Cultivating Productive Uncertainty: Gillian Evans
As part of my Triyoga Advanced Teacher Training last weekend, Gillian Evans did a talk about what she calls "cultivating productive uncertainty" as yoga teachers. It took me a while to wrap my mind around this idea as I tend to associate uncertainty with negative connotations. Yet looking at uncertainty as being open to other ways of doing things makes a lot of sense. Particularly in a yoga setting. First, we discussed what it means to teach yoga in the context modern western society. We pondered what cultural values underpin learning in our culture and what is taken for granted. So much of modern yoga is relayed with such certainty, it leaves little room for uncertainty and deeper enquiry.
What does it mean to cultivate 'productive uncertainty?' Gillian suggests inviting students to explore a point of enquiry rather than telling how it is. I find this is important in my teaching and in my practice because it changes so much over time. There is no one thing that defines yoga or fully relays its affects. Yet exploring distinct elements overtime allows space for discovery, with variables that are constantly changing. Gillian has a beautiful way of embodying this 'productive uncertainty' as she presents her enquiries. Not only is she well spoken and clear on what she is proposing, she offers up her questions from a global perspective, with the ability to pan out and see the larger consequences of what we create as a yoga culture. Gillian explains how the yogic concept of the 'self' is specific and unique. She argues that yoga in the context of western modern society is proposing yoga as a way to know the self on a deeper level, yet this concept might be completely foreign to someone from say, the Massai in southern Kenya. "Could you easily explain how yoga is a form of self- enquiry to someone who has never heard of it?" she asks us. This question really struck me, as I have a difficult time explaining yoga concisely to people at my local gym who have never tried it!
Develop self- consciousness
Become aware of what you are telling your students. Gillian explains " You are embodying what you believe and whether or not you think so, you are in a way telling students what to believe." This is why it is important to become clear on what you stand for and how you present it to students. The role of teacher is comes with a great responsibility to empower students and facilitate space for self-enquiry.
Invite others to explore your point of enquiry
Rather than using your beliefs as a statement of fact, allow there to be a productive uncertainty in what you propose. Allow questions, explore other perspectives and open your mind to other ways of seeing a given situation or practice. Just as you invite your students to explore an idea, continue to explore yourself as you refine what it is you are asking. See your practice as unending experiment, offering a way to experience the world with increased awareness.
Own and be clear on what it is you stand for
What you stand for may change over time. As you become more clear on what it is you stand for, make sure you maintain an openness to include space for other ways of doing things and other perspectives. It is often when we open up to other ways of seeing things that we become more clear on what it is we believe.

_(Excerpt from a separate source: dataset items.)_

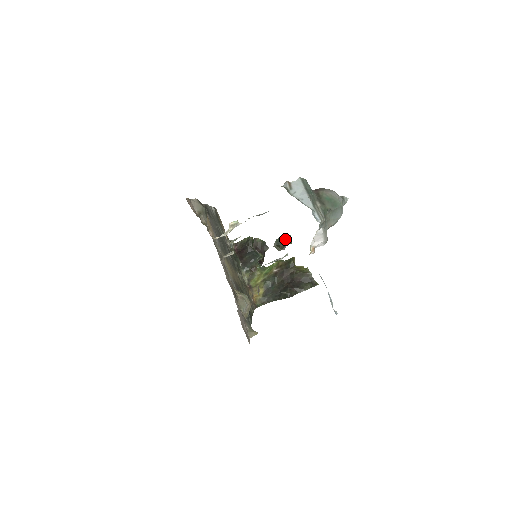
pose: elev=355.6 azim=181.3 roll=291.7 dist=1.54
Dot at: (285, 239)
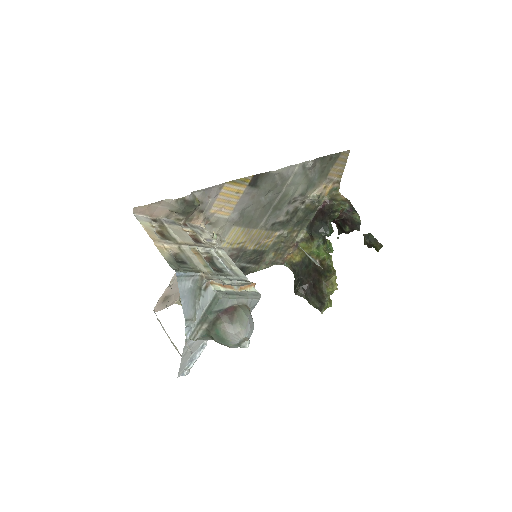
Dot at: (375, 242)
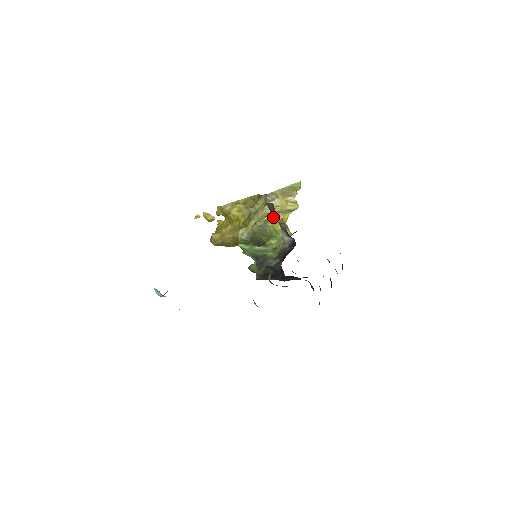
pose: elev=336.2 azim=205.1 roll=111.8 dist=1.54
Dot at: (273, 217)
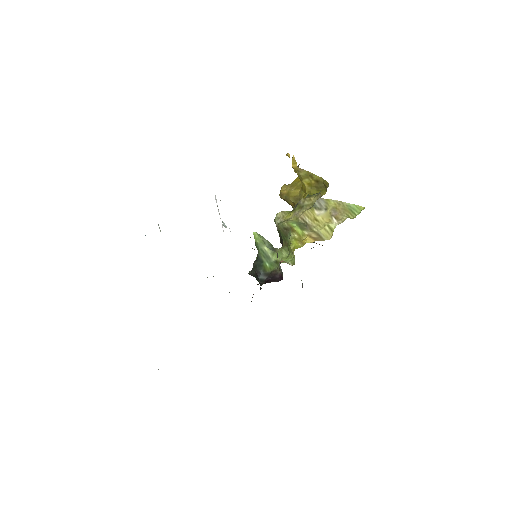
Dot at: occluded
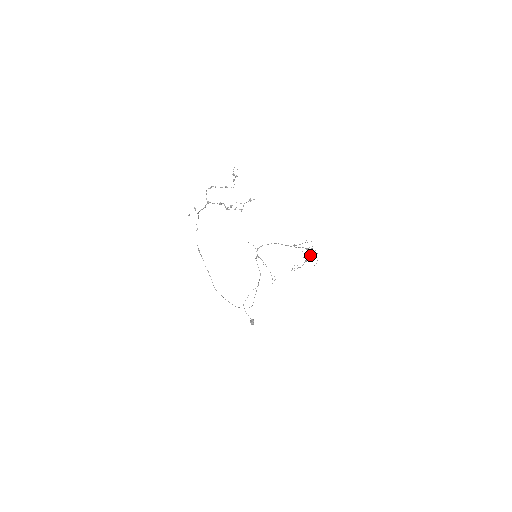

What 'world' are you creating in your classes?
As Gillian explains, humans are the outcome of regularly occuring situations, meaning that when we surround ourselves with like-minded people, we become a community of people who believe the same things as 'normal.' Yet if we look at the elements of a 'usual' yoga setting, when we unroll our mats, we are unrolling an entire world. What are the things taken for granted in this world? Who is being excluded from this world? Do our classes represent different bodies, classes and races? Become more aware of the world you build on and off the mat. Does it represent what you stand for?
I don't have the answers. But I am grateful to Gillian for offering these questions as we make our way as yoga teachers in this world.